State the number of lines in the listing below that contain the string "second". Give only the number.

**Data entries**
--- Start ---
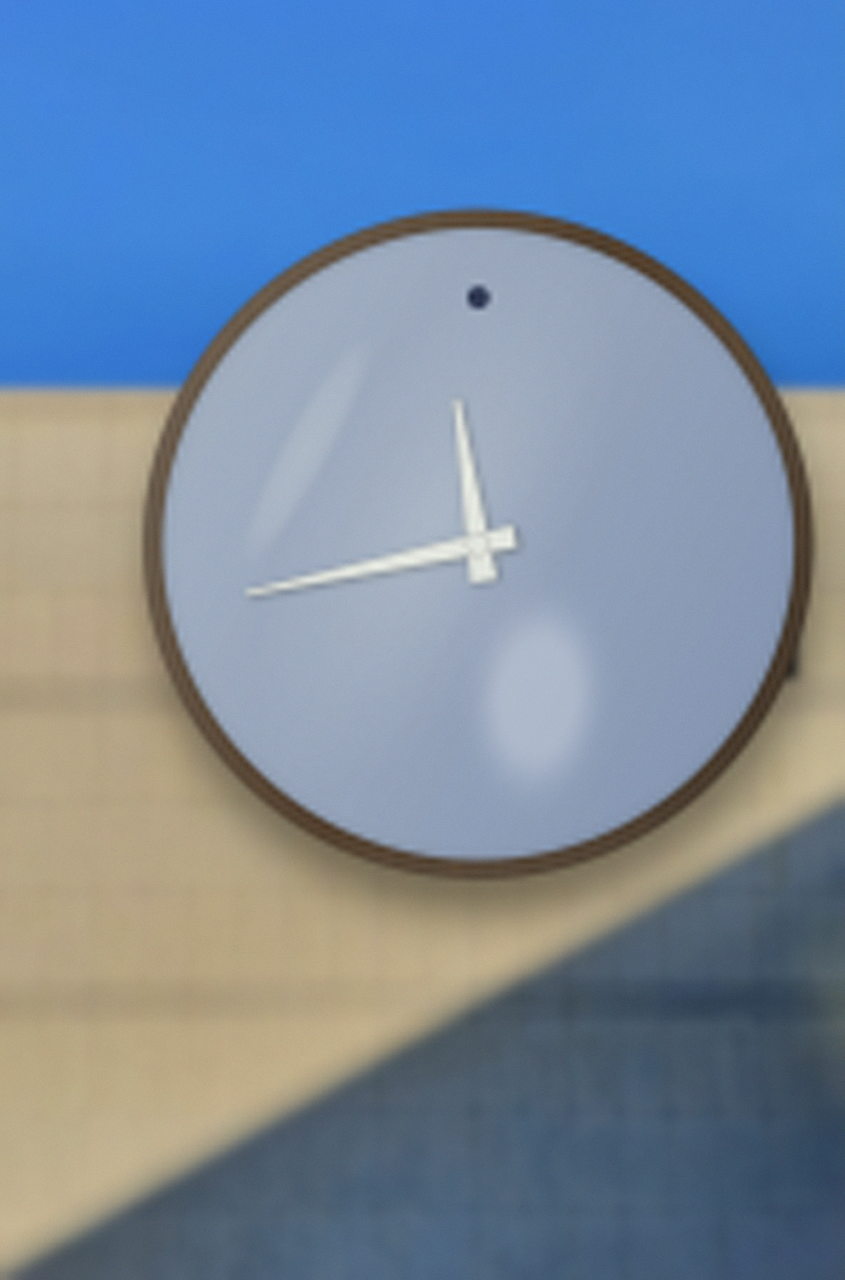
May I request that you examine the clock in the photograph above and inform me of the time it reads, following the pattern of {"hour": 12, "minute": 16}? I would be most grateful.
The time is {"hour": 11, "minute": 43}
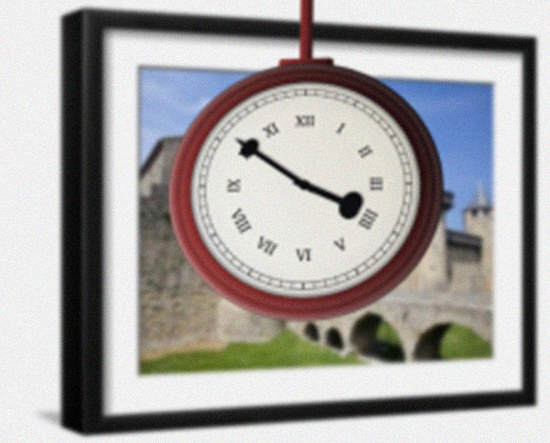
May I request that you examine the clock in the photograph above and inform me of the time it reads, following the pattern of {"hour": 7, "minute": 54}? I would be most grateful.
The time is {"hour": 3, "minute": 51}
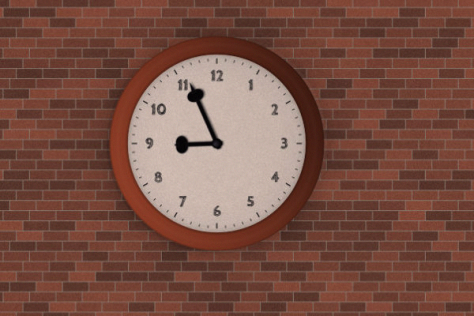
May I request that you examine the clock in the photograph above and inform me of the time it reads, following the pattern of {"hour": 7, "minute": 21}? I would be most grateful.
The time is {"hour": 8, "minute": 56}
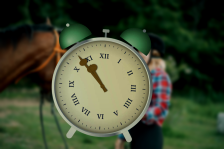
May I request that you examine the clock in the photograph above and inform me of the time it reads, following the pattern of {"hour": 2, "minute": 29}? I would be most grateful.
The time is {"hour": 10, "minute": 53}
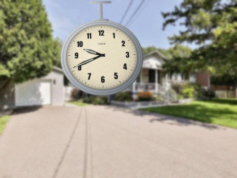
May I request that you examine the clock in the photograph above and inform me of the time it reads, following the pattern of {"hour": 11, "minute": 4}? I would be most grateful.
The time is {"hour": 9, "minute": 41}
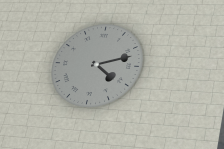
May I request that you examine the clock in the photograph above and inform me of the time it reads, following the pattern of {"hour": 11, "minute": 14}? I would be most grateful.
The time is {"hour": 4, "minute": 12}
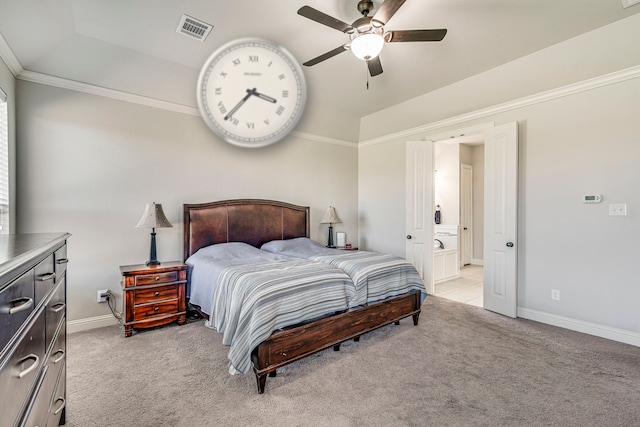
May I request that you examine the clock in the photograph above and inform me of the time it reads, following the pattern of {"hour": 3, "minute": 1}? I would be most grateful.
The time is {"hour": 3, "minute": 37}
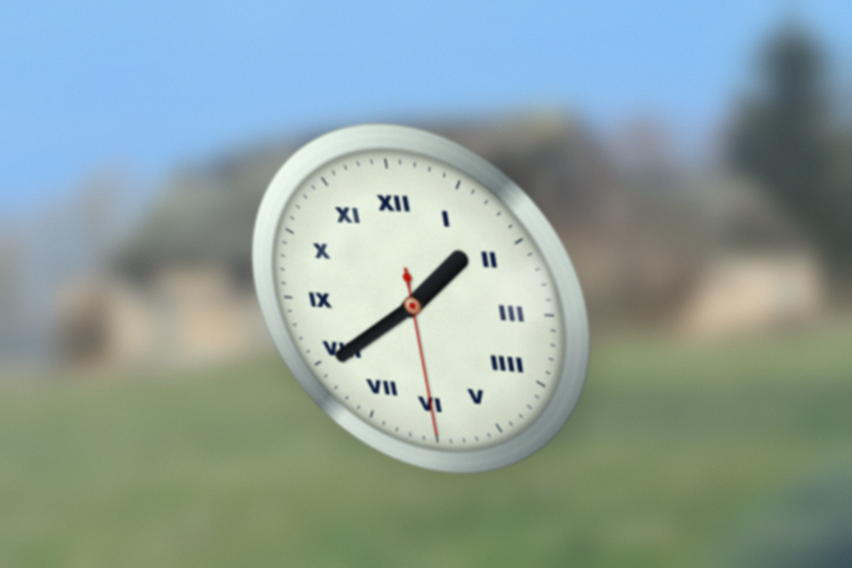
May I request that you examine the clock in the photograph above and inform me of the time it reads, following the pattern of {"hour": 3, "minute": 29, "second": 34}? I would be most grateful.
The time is {"hour": 1, "minute": 39, "second": 30}
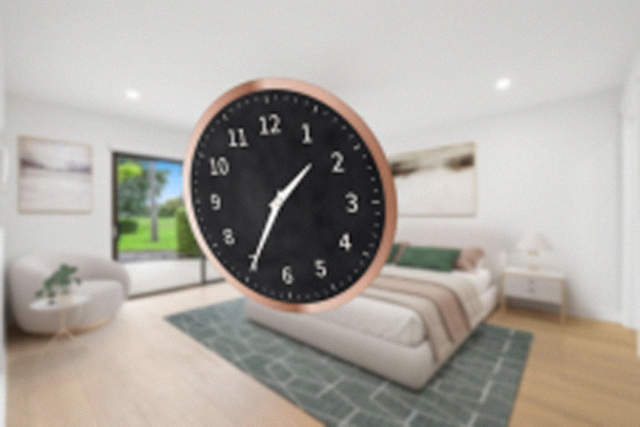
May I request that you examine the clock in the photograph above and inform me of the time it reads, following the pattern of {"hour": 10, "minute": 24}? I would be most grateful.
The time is {"hour": 1, "minute": 35}
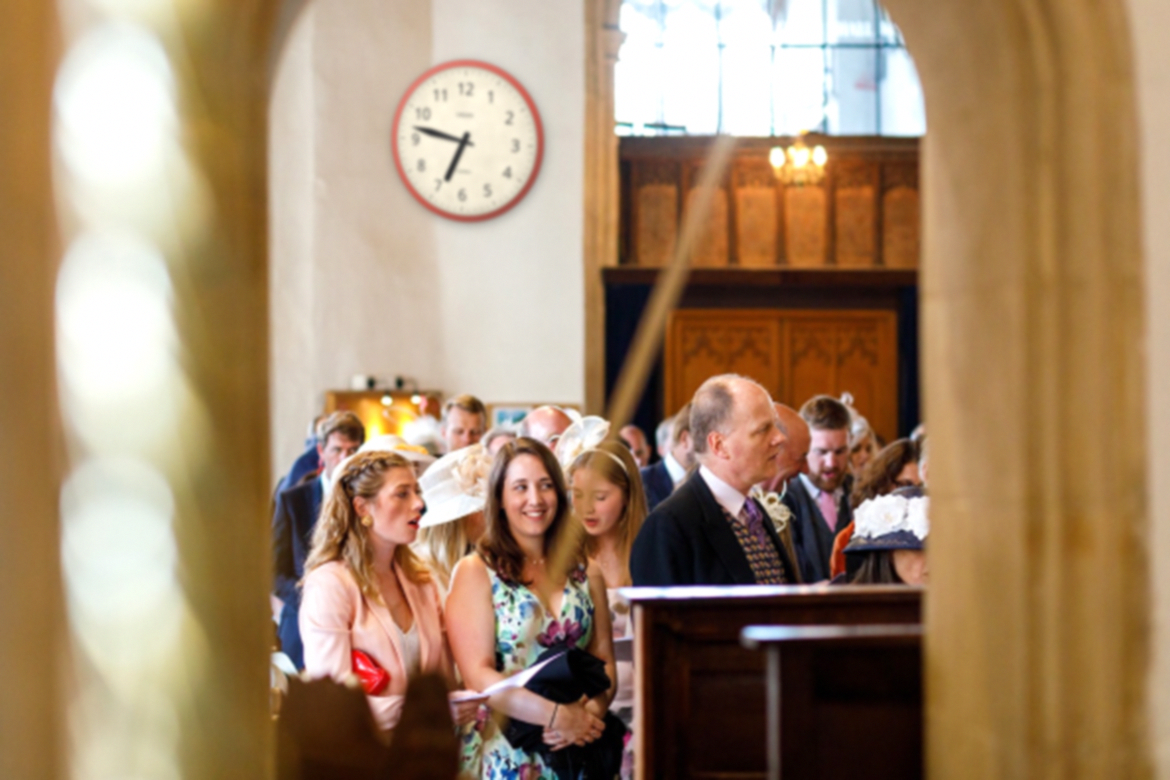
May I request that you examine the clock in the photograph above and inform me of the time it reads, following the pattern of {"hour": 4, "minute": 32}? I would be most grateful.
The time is {"hour": 6, "minute": 47}
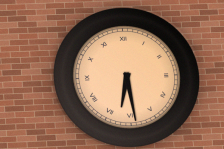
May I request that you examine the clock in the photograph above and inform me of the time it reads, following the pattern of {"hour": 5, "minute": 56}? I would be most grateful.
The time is {"hour": 6, "minute": 29}
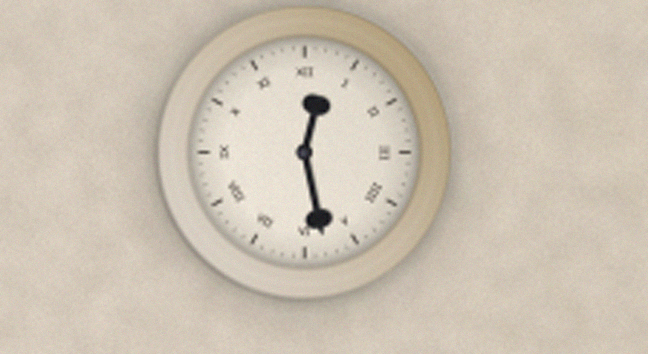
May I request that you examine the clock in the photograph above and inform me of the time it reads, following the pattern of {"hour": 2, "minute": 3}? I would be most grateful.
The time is {"hour": 12, "minute": 28}
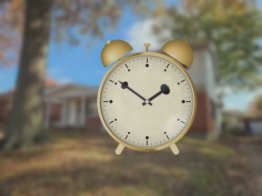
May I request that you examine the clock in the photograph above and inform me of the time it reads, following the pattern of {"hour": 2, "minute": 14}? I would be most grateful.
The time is {"hour": 1, "minute": 51}
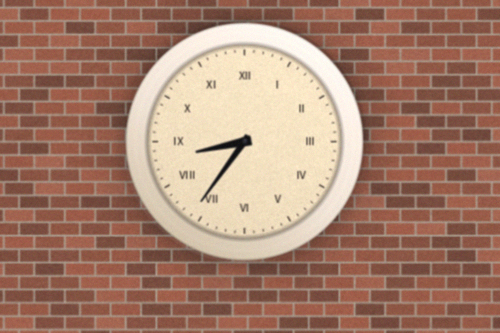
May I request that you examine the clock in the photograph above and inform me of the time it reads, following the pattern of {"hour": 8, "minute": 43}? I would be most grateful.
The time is {"hour": 8, "minute": 36}
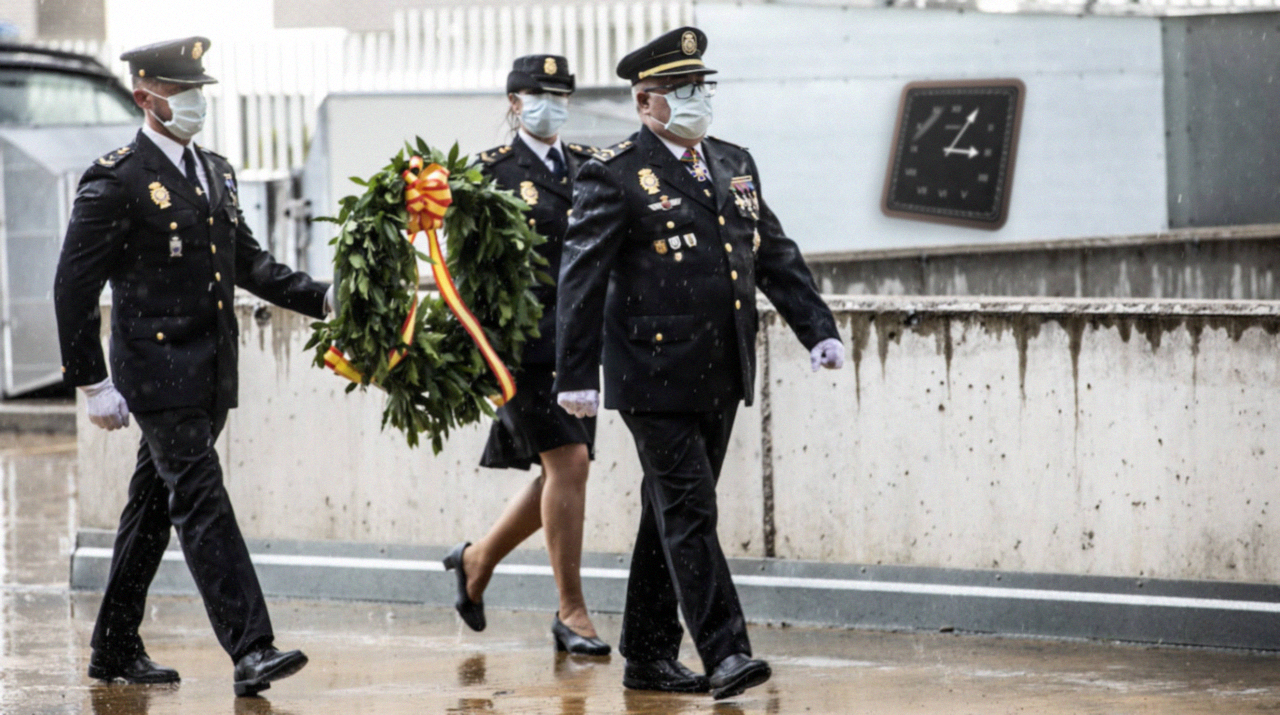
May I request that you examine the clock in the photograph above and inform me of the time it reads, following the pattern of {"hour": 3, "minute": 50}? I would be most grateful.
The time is {"hour": 3, "minute": 5}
--- End ---
**Solution for this exercise**
2